Erfüllte Zeit

01. 01. 2002, 7.05 Uhr - 8.00 Uhr

 

 

Aus der Friedensbotschaft des Papst Johannes Paul II. am 1.1. 2002

Man tötet nicht im Namen Gottes!

 

Wer durch die Ausführung von Terroranschlägen tötet, hegt Gefühle der Verachtung für die Menschheit und manifestiert Hoffnungslosigkeit gegenüber dem Leben und der Zukunft: alles kann aus dieser Sicht gehasst und zerstört werden. Der Terrorist meint, der von ihm geglaubten Wahrheit bzw. dem erlittenen Leid komme eine derart absolute Bedeutung zu, dass sie ihn dazu berechtigen, mit der Zerstörung auch unschuldiger Menschenleben zu reagieren. Bisweilen ist der Terrorismus das Kind eines fanatischen Fundamentalismus, der aus der Überzeugung entsteht, allen die Annahme der eigenen Sichtweise der Wahrheit auferlegen zu können.
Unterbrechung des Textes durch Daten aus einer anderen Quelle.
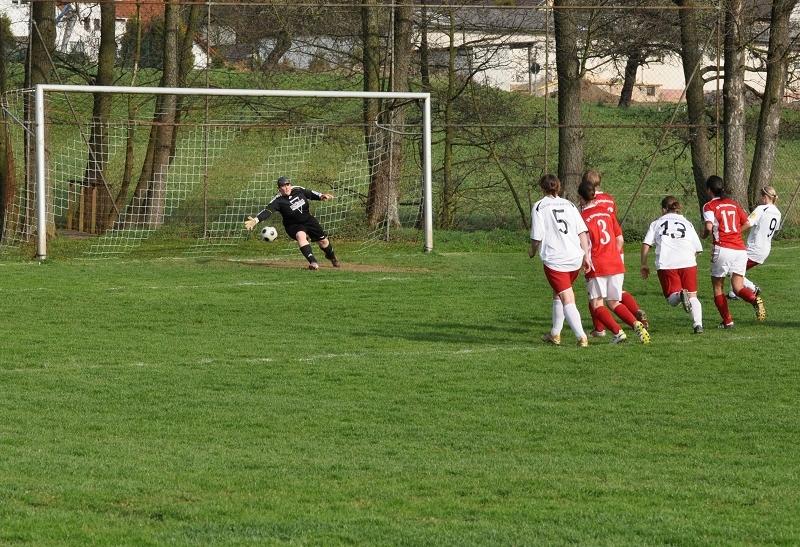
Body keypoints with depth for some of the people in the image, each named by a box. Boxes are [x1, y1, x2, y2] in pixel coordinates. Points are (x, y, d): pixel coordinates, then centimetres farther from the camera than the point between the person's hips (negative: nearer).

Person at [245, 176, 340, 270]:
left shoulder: (298, 190, -10)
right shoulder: (278, 201, -23)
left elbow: (310, 193, 4)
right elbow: (267, 211, -35)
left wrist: (321, 196, -15)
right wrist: (256, 220, -51)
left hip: (309, 220, 4)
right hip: (293, 226, -4)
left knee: (323, 240, 13)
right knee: (300, 236, -37)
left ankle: (331, 256, 46)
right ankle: (313, 262, -39)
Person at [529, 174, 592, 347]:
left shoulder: (539, 206, -1)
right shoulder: (569, 205, 12)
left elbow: (537, 236, -5)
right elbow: (582, 231, 6)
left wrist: (532, 250, 15)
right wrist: (586, 255, 8)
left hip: (555, 260, -5)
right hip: (575, 258, 5)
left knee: (567, 299, -7)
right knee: (557, 294, 24)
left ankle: (581, 336, -20)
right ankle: (555, 334, 31)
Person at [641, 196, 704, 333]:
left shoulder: (657, 223, 19)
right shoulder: (687, 224, 24)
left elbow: (646, 243, 8)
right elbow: (698, 249, 21)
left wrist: (644, 264, 14)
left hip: (666, 264, -2)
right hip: (687, 262, 2)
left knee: (673, 299, 2)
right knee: (693, 296, 9)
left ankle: (679, 295, -34)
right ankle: (698, 324, -13)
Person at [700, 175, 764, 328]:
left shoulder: (709, 206, 0)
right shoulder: (733, 204, 17)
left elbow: (709, 227, -15)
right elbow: (747, 224, 15)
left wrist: (704, 235, 6)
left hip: (723, 249, -5)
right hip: (740, 249, 5)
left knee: (717, 287, 12)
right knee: (738, 288, 5)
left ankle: (727, 321, 8)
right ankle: (754, 298, -27)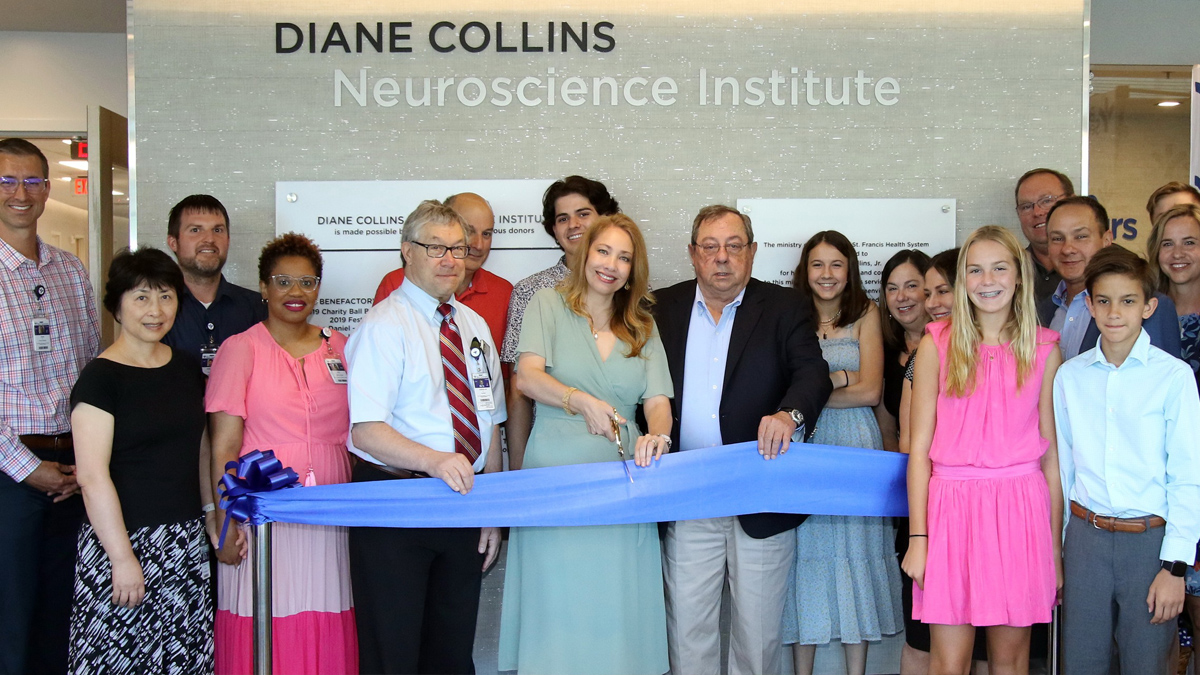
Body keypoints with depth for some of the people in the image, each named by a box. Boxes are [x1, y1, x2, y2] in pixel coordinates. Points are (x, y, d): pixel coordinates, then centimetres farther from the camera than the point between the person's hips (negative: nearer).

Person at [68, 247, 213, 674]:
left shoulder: (186, 369, 11)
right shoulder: (101, 378, -9)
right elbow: (92, 476, -14)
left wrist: (211, 514, 9)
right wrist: (123, 557, -16)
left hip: (187, 541, 6)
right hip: (125, 540, -6)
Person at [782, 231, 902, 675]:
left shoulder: (865, 315, 6)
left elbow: (870, 392, -1)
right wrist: (842, 378, -6)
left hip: (855, 445, 0)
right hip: (803, 447, 0)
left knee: (855, 554, 3)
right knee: (807, 555, 2)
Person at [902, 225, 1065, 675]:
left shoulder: (1044, 350, 5)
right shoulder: (937, 345, 2)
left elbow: (1051, 452, 7)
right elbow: (920, 448, 1)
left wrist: (1055, 544, 6)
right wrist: (917, 537, -3)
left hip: (1021, 508, 1)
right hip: (952, 506, -1)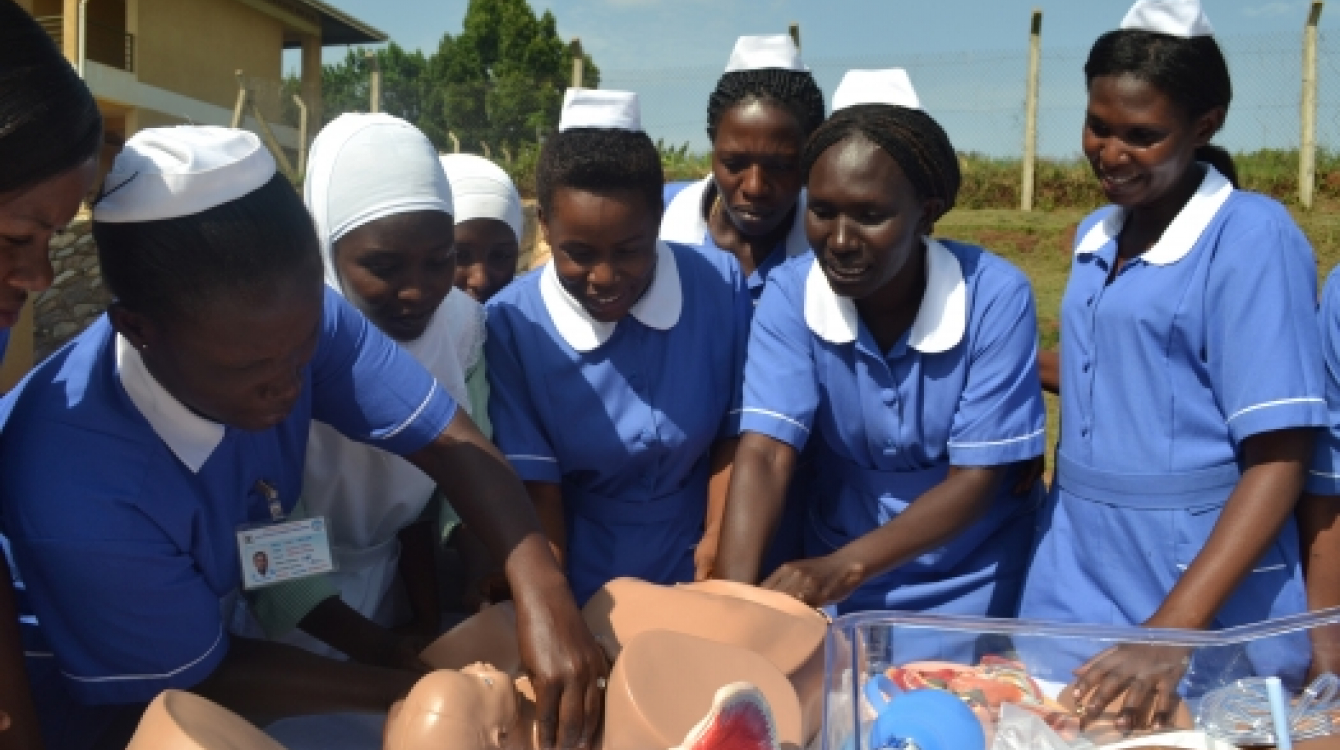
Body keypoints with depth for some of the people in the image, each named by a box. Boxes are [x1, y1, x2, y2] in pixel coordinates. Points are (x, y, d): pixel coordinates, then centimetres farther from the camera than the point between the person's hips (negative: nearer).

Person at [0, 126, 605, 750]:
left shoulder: (285, 323, -23)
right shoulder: (80, 494, -35)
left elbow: (447, 439, -21)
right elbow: (200, 681, -21)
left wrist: (541, 592, -36)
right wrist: (426, 690, -22)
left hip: (222, 619, 5)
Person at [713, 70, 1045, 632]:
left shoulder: (995, 296, -22)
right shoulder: (789, 296, -17)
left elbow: (978, 478, -21)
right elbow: (763, 455, -25)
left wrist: (846, 567, -32)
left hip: (972, 584, -1)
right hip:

Die Wahrheit kann jedoch auch dann, wenn sie erlangt wird - und das geschieht immer auf eine begrenzte und vervollkommnungsfähige Weise -, niemals aufgezwungen werden. Die Achtung vor dem Gewissen des anderen, in dem sich das Abbild Gottes selbst widerspiegelt (vgl. Gen 1, 26-27), gestattet nur, die Wahrheit dem anderen vorzulegen; an ihm liegt es dann, sie verantwortungsvoll anzunehmen. Die Anmaßung, das, was man selbst für die Wahrheit hält, anderen gewaltsam aufzuzwingen, bedeutet, dass dadurch die Würde des Menschen verletzt und schließlich Gott, dessen Abbild er ist, beleidigt wird. Darum ist der fundamentalistische Fanatismus eine Haltung, die in radikalem Gegensatz zum Glauben an Gott steht. Wenn wir genau hinschauen, instrumentalisiert der Terrorismus nicht nur den Menschen, sondern auch Gott, indem er ihn schließlich zu einem Götzen macht, dessen er sich für seine Zwecke bedient.

 

Kein Verantwortlicher der Religionen kann daher dem Terrorismus gegenüber Nachsicht üben und noch weniger kann er ihn predigen. Es ist eine Profanierung der Religion, sich als Terroristen im Namen Gottes zu bezeichnen, dem Menschen im Namen Gottes Gewalt anzutun. Die terroristische Gewalt steht im Gegensatz zum Glauben an Gott, den Schöpfer des Menschen, an Gott, der sich um den Menschen kümmert und ihn liebt. Insbesondere steht er völlig im Gegensatz zum Glauben an Christus den Herrn, der seine Jünger zu beten gelehrt hat: »Erlass uns unsere Schulden, wie auch wir sie unseren Schuldnern erlassen haben« (Mt 6, 12).

 

In der Nachfolge der Lehre und des Beispiels Jesu sind die Christen davon überzeugt, dass Barmherzigkeit üben bedeutet, die Wahrheit unseres Lebens voll zu leben: Wir können und müssen barmherzig sein, weil uns von einem Gott, der die erbarmende Liebe ist, Barmherzigkeit erwiesen worden ist.

 

Der Gott, der uns durch seinen Eintritt in die Geschichte erlöst und im Drama des Karfreitags den Sieg des Ostertages vorbereitet, ist ein Gott des Erbarmens und der Vergebung (vgl. Ps 103, 3-4.10-13). Gegenüber denen, die ihn angriffen, weil er mit den Sündern zusammen aß, hat sich Jesus so ausgedrückt: »Darum lernt, was es heißt: Barmherzigkeit will ich, nicht Opfer. Denn ich bin gekommen, die Sünder zu rufen, nicht die Gerechten« (Mt 9, 13). Die Jünger Christi, getauft auf seinen Tod und seine Auferstehung, müssen immer Männer und Frauen der Barmherzigkeit und der Vergebung sein.